Dysfunction? The follow-up statement on La Russa

San Francisco Giants Photo Day
Ethan Katz, assistant pitching coach of the San Francisco Giants, poses for a portrait at Scottsdale Stadium, the spring training complex of the San Francisco Giants on Feb. 18, 2020 in Phoenix.
Photo by Rob Tringali/Getty Images

It’s a mixed bad this morning — but for the first time this month, mostly good news.

The White Sox, throwing anything against the wall in hopes of defraying attention from a rapidly-degenerating PR situation surrounding DUI-prone old/new skipper Tony La Russa, have apparently hired a new pitching coach — and he’s a good one.

Early on Thursday Dave Williams tweeted that Ethan Katz, assistant pitching coach for the San Francisco Giants, will take over for Don Cooper as pitching coach in Chicago.

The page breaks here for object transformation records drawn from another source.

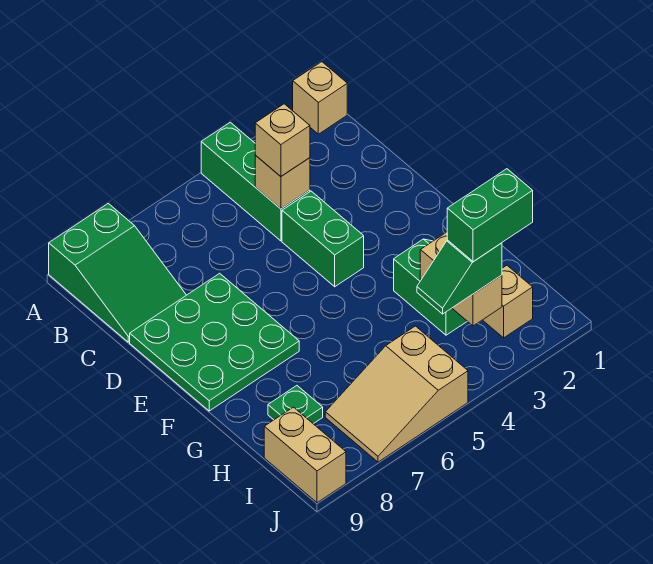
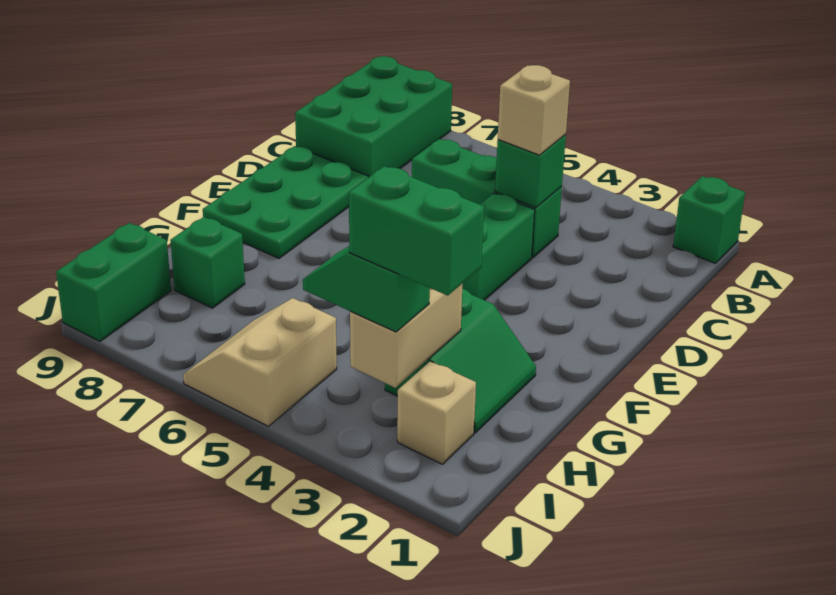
tan brick A1 level 1 -> green brick A1 level 1
green brick A4:C4 level 1 -> green brick C4:C6 level 1
green slope A8:C9 level 1 top A -> green brick A8:C9 level 1
tan brick C4 level 2 -> green brick C4 level 2
green plate D7:F9 level 1 -> green plate D8:F9 level 1
green plate H8 level 1 -> green brick H8 level 1
tan slope I5:J7 level 1 top 5 -> tan slope I5:J6 level 1 top 5
tan brick I9:J9 level 1 -> green brick I9:J9 level 1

Assistant pitching coach for a lousy Giants team doesn’t sound too sexy, until you trace Katz’s fast climb into the majors. He had been in the Seattle organization, but before that coached the Harvard-Westlake High rotation of Jack Flaherty, Max Fried ... and Lucas Giolito.

Yes, this is the same Ethan Katz who Giolito went to after the 2018 season to completely revamp his pitching form and approach — producing the perennial Cy Young candidate you see today. So whatever you might imagine White Sox players are thinking about the La Russa hire, you can be sure that Giolito (who regards Katz as his “pitching guru”) is plenty pleased on the pitching side.

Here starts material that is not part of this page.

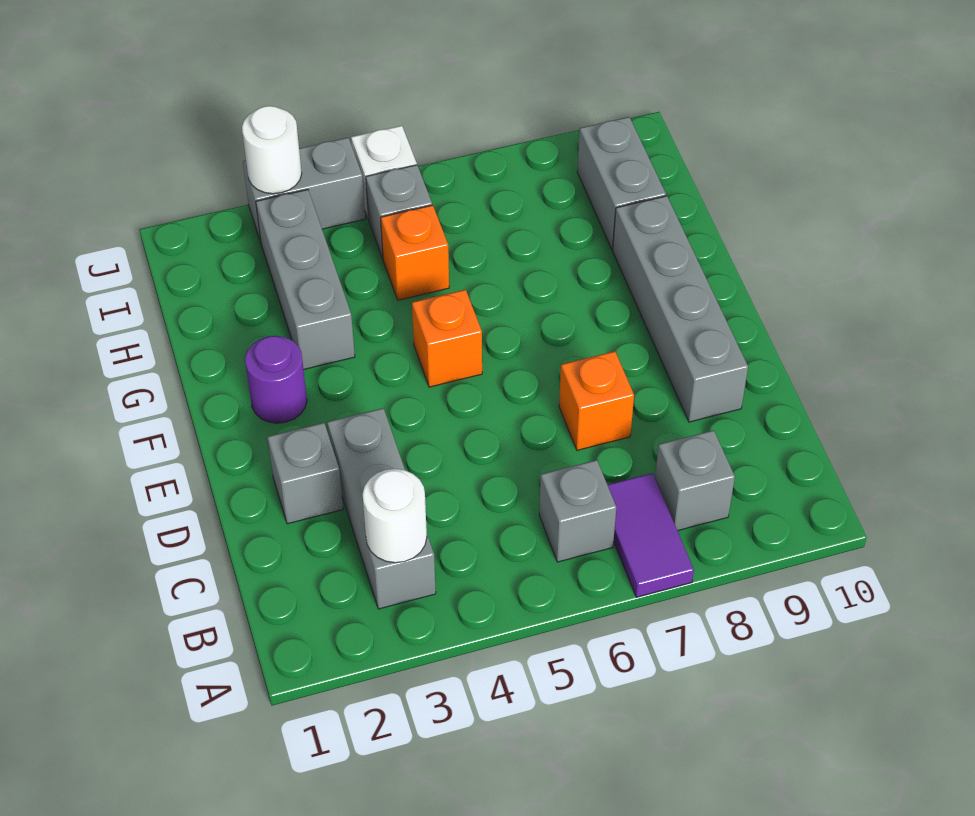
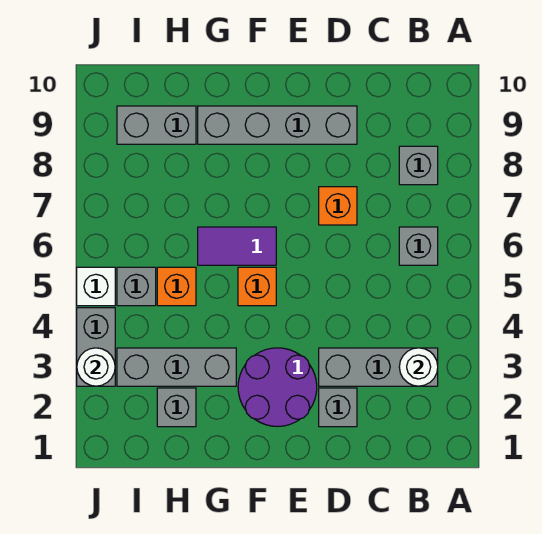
purple tile A7:B7 level 1 -> purple tile F6:G6 level 1
purple round brick F2 level 1 -> purple round brick E2:F3 level 1
none -> grey brick H2 level 1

The key element of Giolito’s turnaround, aside from complete surrender to Katz in an attempt to completely transform his results on the mound, was taking reps with a heavy ball, which had the effect of shortening his arm action. The change from 2018 to 2019-20 has been almost comically stark.

Katz is just 37 and has had a fairly stratospheric climb into the majors, so there’s promise written all over this hire. Over the weekend, our James Fox will take a deeper dive into what Katz brings to the White Sox.

Meanwhile, the White Sox issued a follow-up statement on La Russa to select media, including LaMond Pope of the Tribune, and it takes a little bit of blush off of the Katz rose:

“As Tony La Russa’s attorney said in his statement, Tony deserves all the assumptions and protections granted to everyone in a court of law, especially while this is a pending matter. Once his case reaches resolution in the courts, we will have more to say. The White Sox understand the seriousness of these charges.”

Given the speediness of court proceedings (including the understandable COVID-19 delays) and likely ability of top lawyers to delay and obfuscate, this matter — which the White Sox are punting comment on until resolved — could drag into 2021 and very likely, next season.

Yes, the White Sox might head to spring training not knowing whether their manager will need a leave of absence over the summer — for jail time.

I wonder if GM Rick Hahn has a similar “agreement” with La Russa as he did with deposed skipper Ricky Renteria, where if certain conditions are met, La Russa will be dismissed. We still don’t know what the nature of the “intimate” discussions between Hahn and Renteria that ventured into the area of when and how Renteria would be fired, but perhaps Hahn has been allowed to tell La Russa that if the “Hall-of-Famer baseball person” has to serve jail time, the White Sox will serve him termination papers.